When the monk shaved his head,

Burned his books,

And mediated beneath the bodhi tree.”

This is by-and-far one of my favourite quotes of all time. I truly wish I could give you a source to credit it to, but I can’t, even after trying to find it again after about nine years. I read it once in a small poetic manual on Buddhism that I also cannot seem to find anymore. If any of you can ever give me a source for this quote, I will happily buy you lunch!

To me, this quote is speaking to a notion of practical experience that we cannot gain from reading. On the surface, I think that this quote is suggestive of Plato’s esteemed value for higher-order thinking illuminated by “The Good”. But personally, I think it is more in line with Lock and Rousseau in their advocacy of concrete and practical experience. This quote is personally appealing because I interpret it to present a point where book learning ceases to be useful or meaningful anymore and it is only through practical experiential learning that we can continue learning beyond a barrier that book learning will not carry us past. Thus, at some point where we can learn no more from our books, we must leave them behind (and in the Monk’s case, other material possessions that tie him or her to the world), and we must go out and apply our learning in a practical fashion.

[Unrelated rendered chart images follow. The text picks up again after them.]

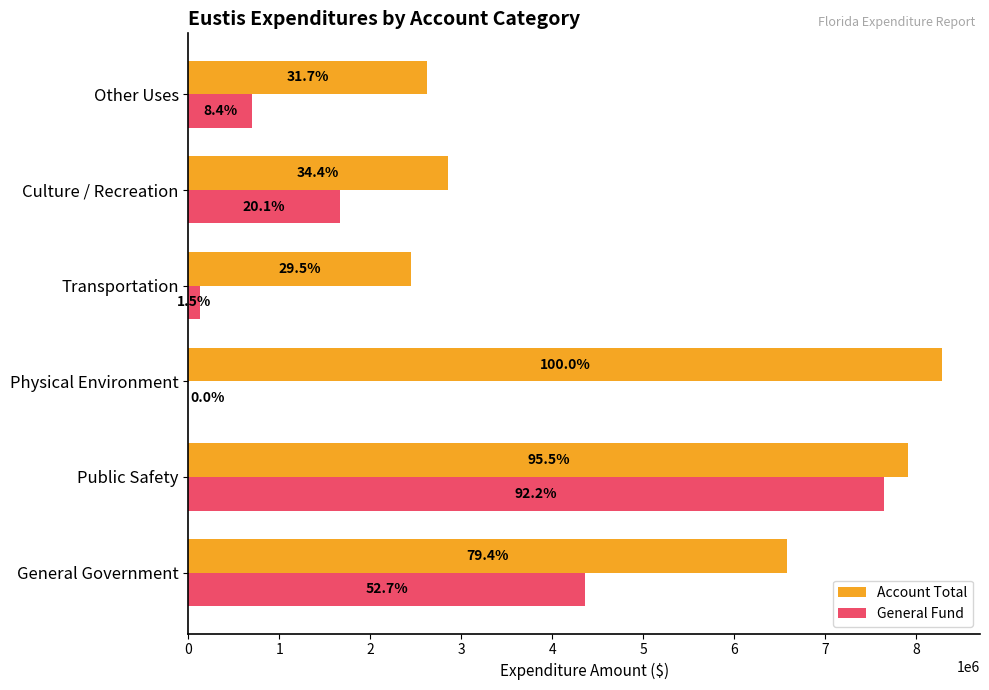

What are all the series names shown in the legend?

Account Total, General Fund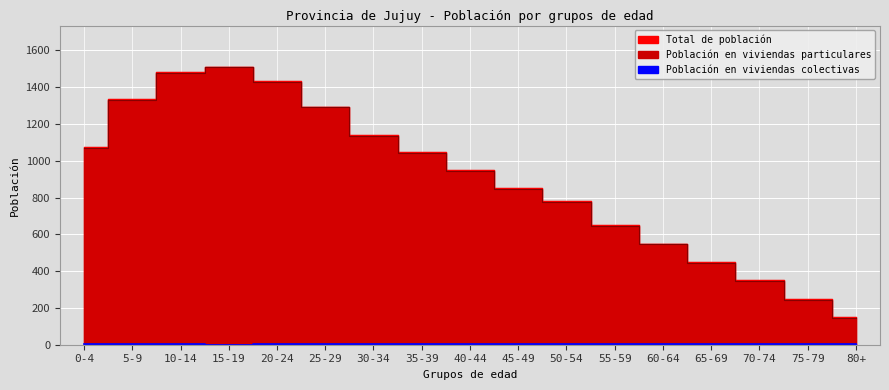

How many interior local peaks does the Total de población series have?

1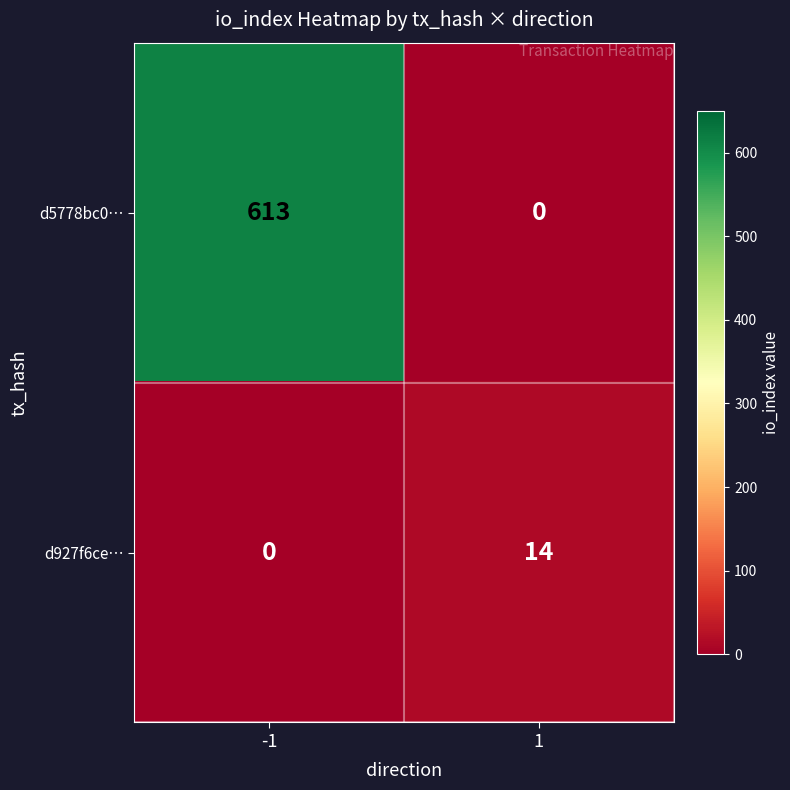

Reading left to right, what are all the values shown in this chart?

d5778bc0…: -1=613	1=0
d927f6ce…: -1=0	1=14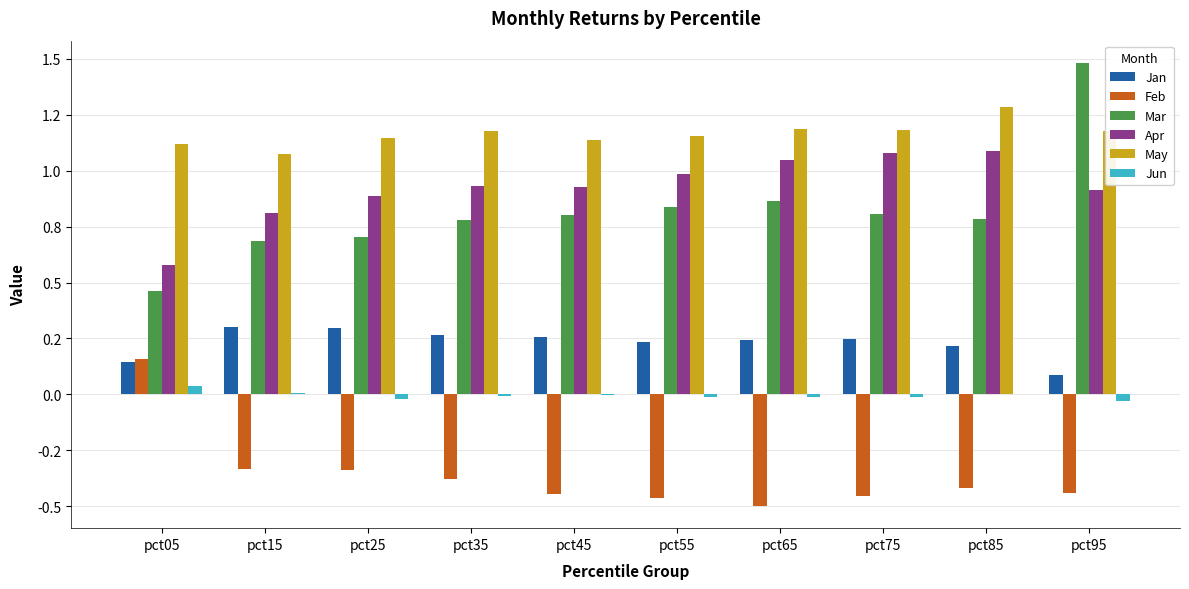

How many Feb values are between 0 and 1?

1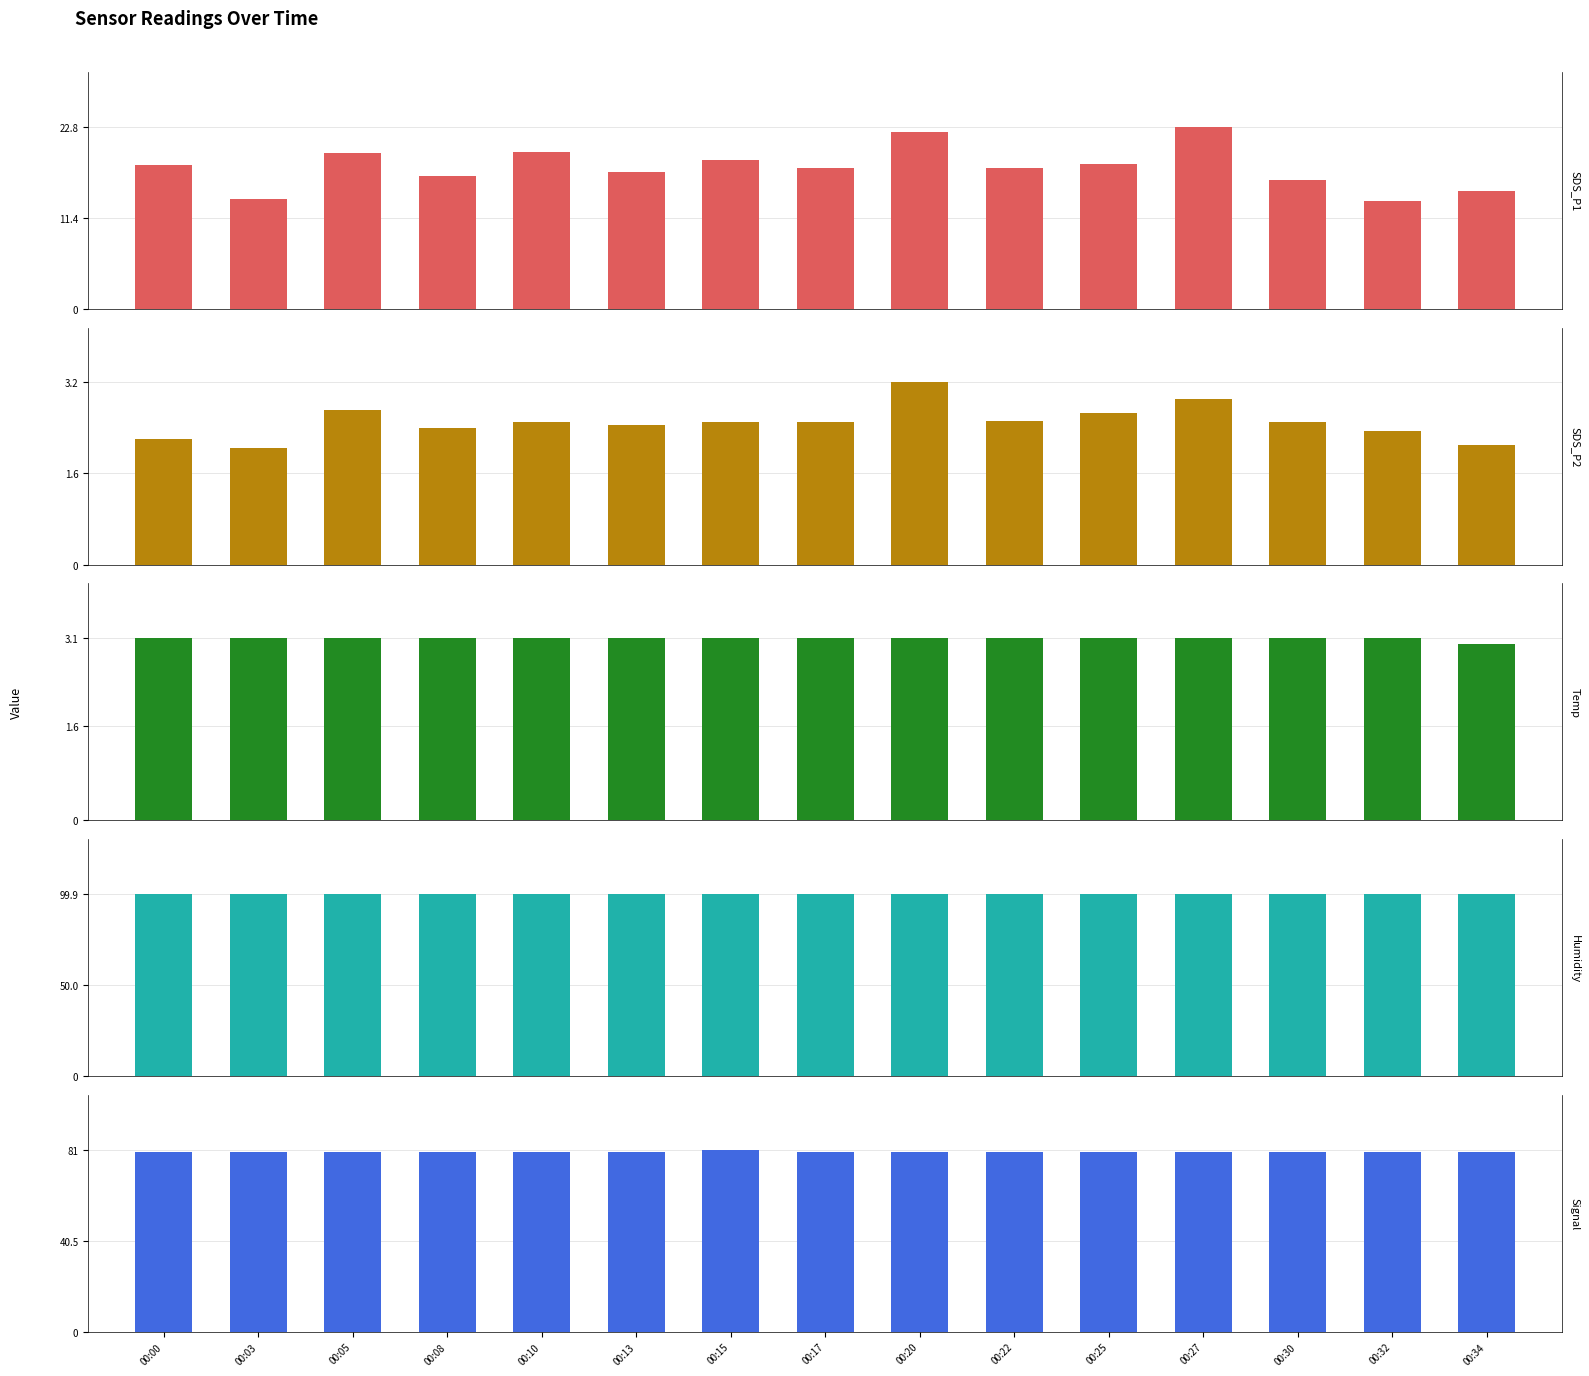

Rank the series by their maximum value, from lowest to highest.

Temp, SDS_P2, SDS_P1, Signal, Humidity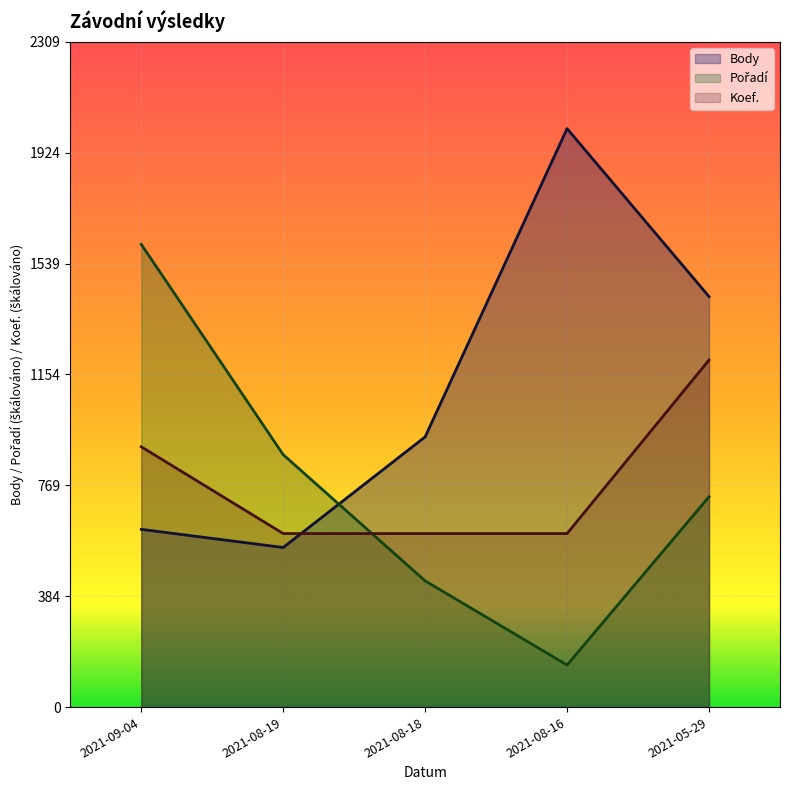

What is the label of the 2nd point from the left?

2021-08-19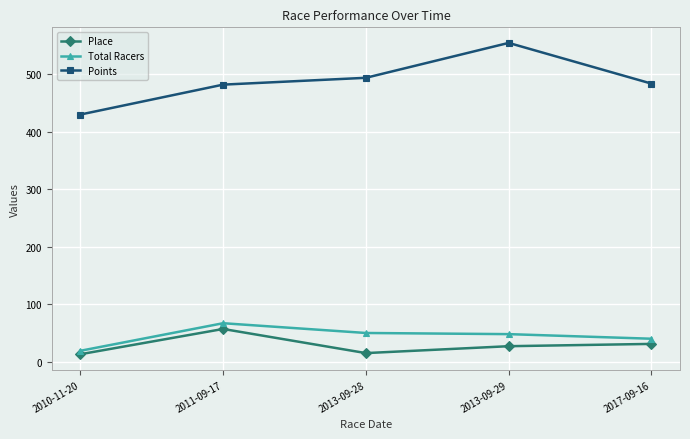

How many lines are shown in the chart?

3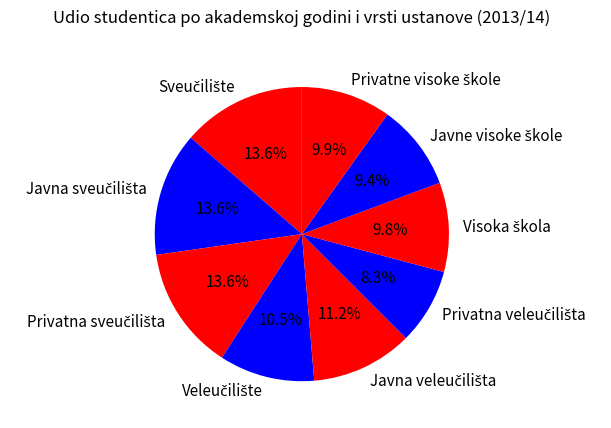

Is there a majority slice in this chart?

No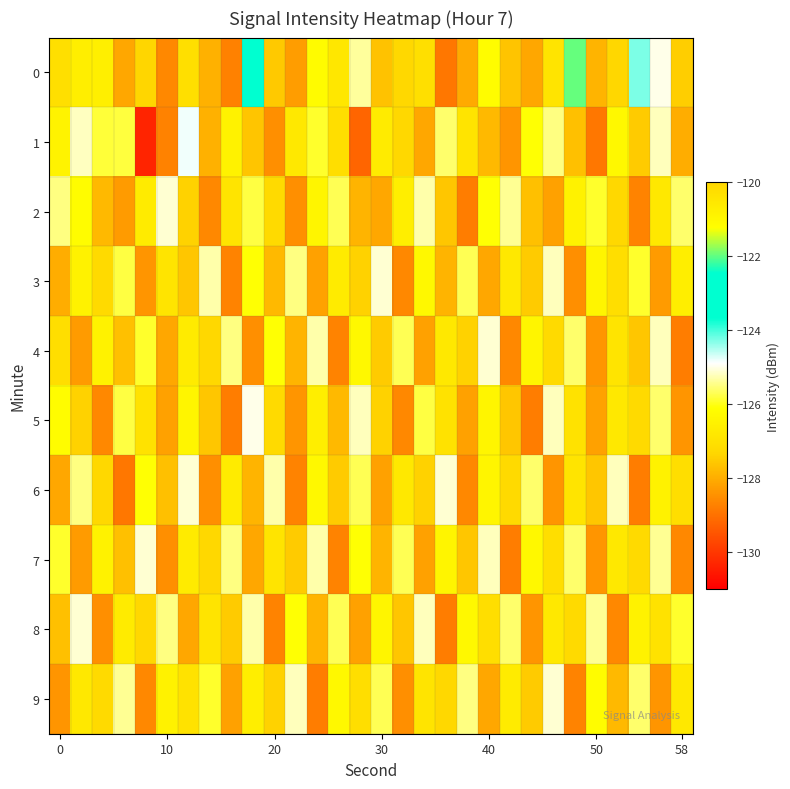

Rank the series by their maximum value, from lowest to highest.

2, 3, 4, 6, 7, 8, 9, 5, 1, 0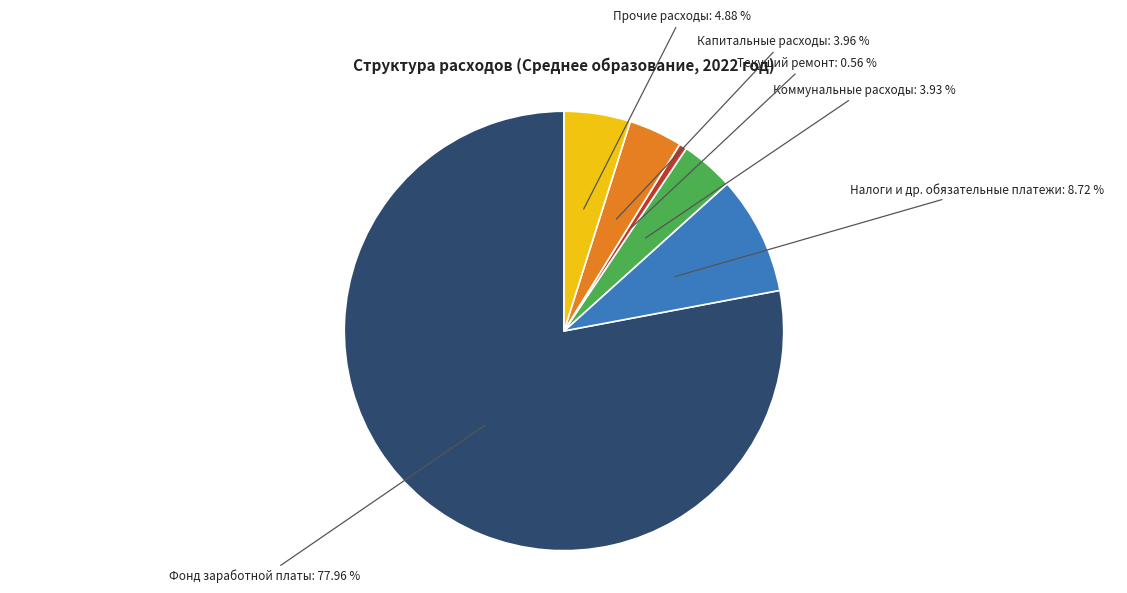

What is the smallest slice in the pie chart?

Текущий ремонт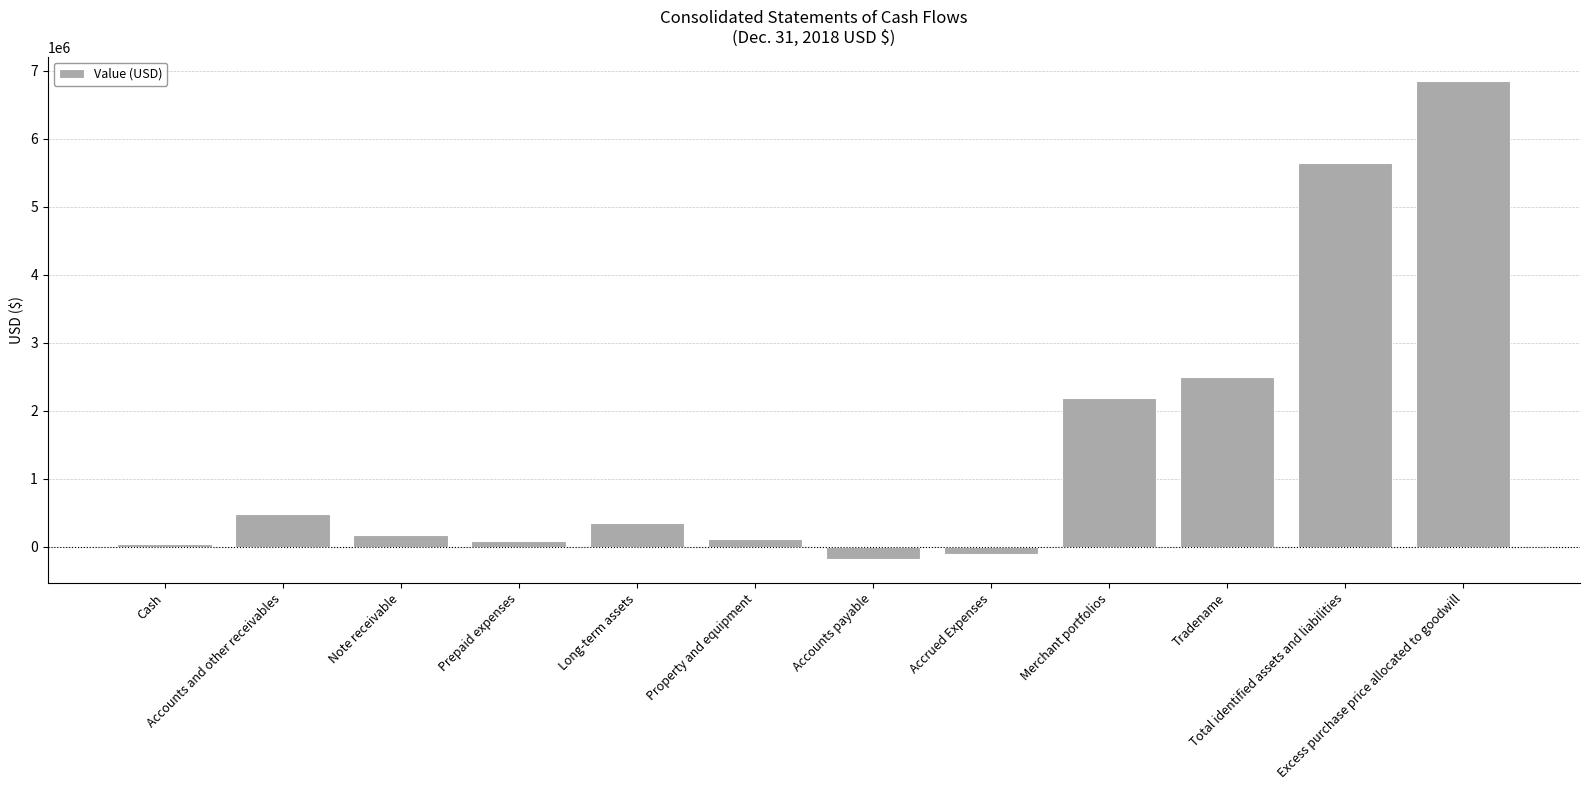

Which label corresponds to the largest value in the chart?

Excess purchase price allocated to goodwill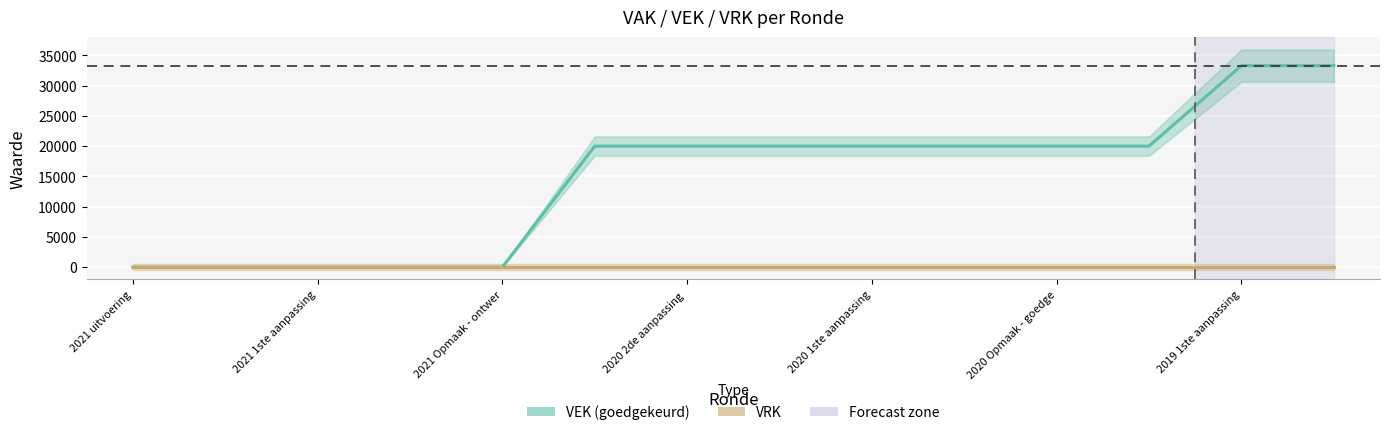

What is the average value?

14757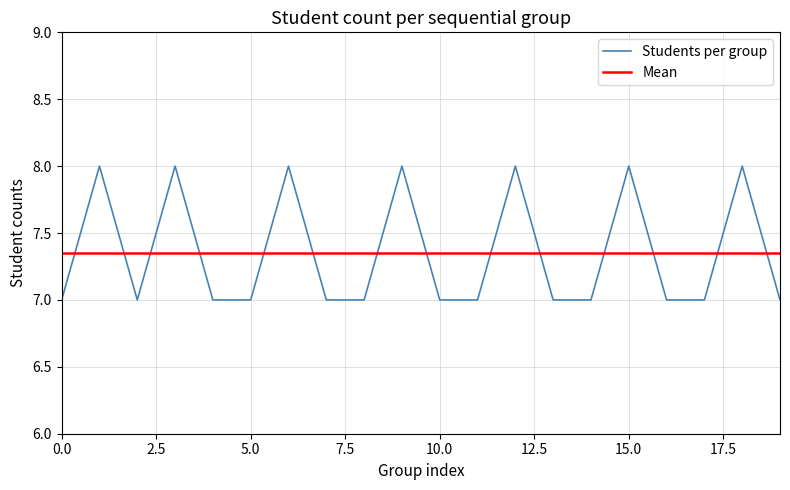

True or false: Students per group has more than 0 points higher than both neighbors.

True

I have learned that this is a pretty big part of Constructivism in Educational Psychology and the development of Deep Learning, as noted in the graph bellow:

With this in mind, it is my opinion that reading is great, but, it can also become a handicap. I think it is profoundly useful in learning, but, I think that it serves as an end unto learning in ways that are practical in our world. Thus, I suppose I take a significant departure from Plato, and I file myself alongside Locke and Rousseau. I think that learning should serve an end where-by we can express ourselves in this world through it, and we can better our lives by it. Albeit, I think that the private internal world is incredibly important and an end unto itself, as is the ephemeral and sometimes invisible, or entirely personal, world of faith and religion (OMG I LOVE YOU SØREN KIERKEGAARD!!). However, I think that the objective world around us is the plane upon which they intersect, and must engage with one another through. Thus, without practise of some kind, I believe that one’s knowledge will remain incomplete.

So, at some point, we will have learned all we can from the books we read. When that time comes, we will have to leave them behind, and engage our knowledge with the world around us so that we may be able to continue our journey of learning.